Directive: Begin with the line that has "focal_35mm: 95". Give it and every line after it again, exactly, through the end of the entries below.

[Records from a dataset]
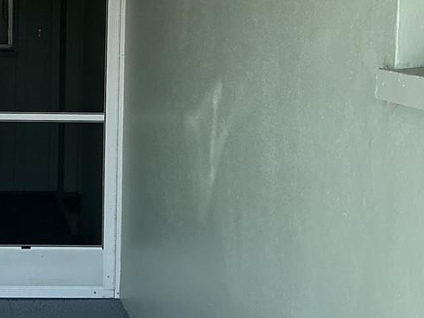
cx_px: -36
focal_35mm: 95
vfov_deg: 15.5
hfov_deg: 19.8
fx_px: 1164
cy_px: 74
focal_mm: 3
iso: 25
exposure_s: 1/383
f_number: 1.8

Response to the exercise:
focal_35mm: 95
vfov_deg: 15.5
hfov_deg: 19.8
fx_px: 1164
cy_px: 74
focal_mm: 3
iso: 25
exposure_s: 1/383
f_number: 1.8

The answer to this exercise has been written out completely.